> [Directive]: Rewrite the material from the line containing "phylum: Tracheophyta" through the end, replacing "scientific name" with "binomial" and changing nothing else.
>> start Records for this task
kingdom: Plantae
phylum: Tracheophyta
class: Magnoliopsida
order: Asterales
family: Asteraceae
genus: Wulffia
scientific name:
>> end Records for this task
> [Task result]:
phylum: Tracheophyta
class: Magnoliopsida
order: Asterales
family: Asteraceae
genus: Wulffia
binomial:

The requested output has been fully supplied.